* [Your goal]
Set every record down verbatim and omit the pictures.

----- Given data

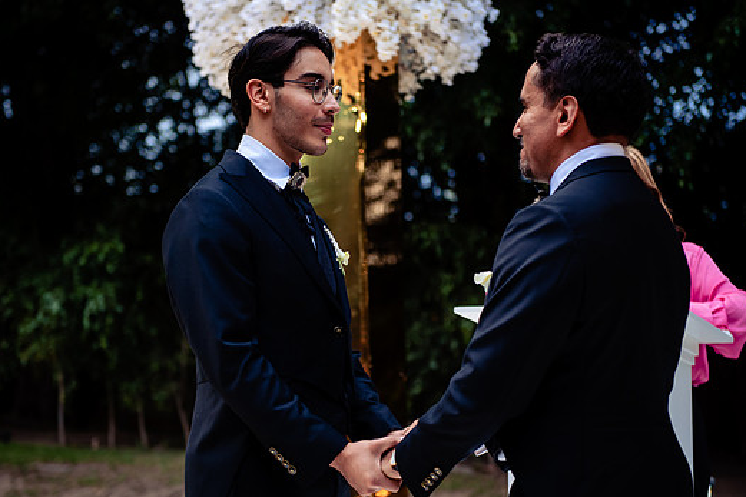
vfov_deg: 17.5
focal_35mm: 78
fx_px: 1616
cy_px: 266
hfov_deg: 26.0
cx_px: 355
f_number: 2.8
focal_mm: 70
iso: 320
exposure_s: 1/160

----------

* [Reply]
vfov_deg: 17.5
focal_35mm: 78
fx_px: 1616
cy_px: 266
hfov_deg: 26.0
cx_px: 355
f_number: 2.8
focal_mm: 70
iso: 320
exposure_s: 1/160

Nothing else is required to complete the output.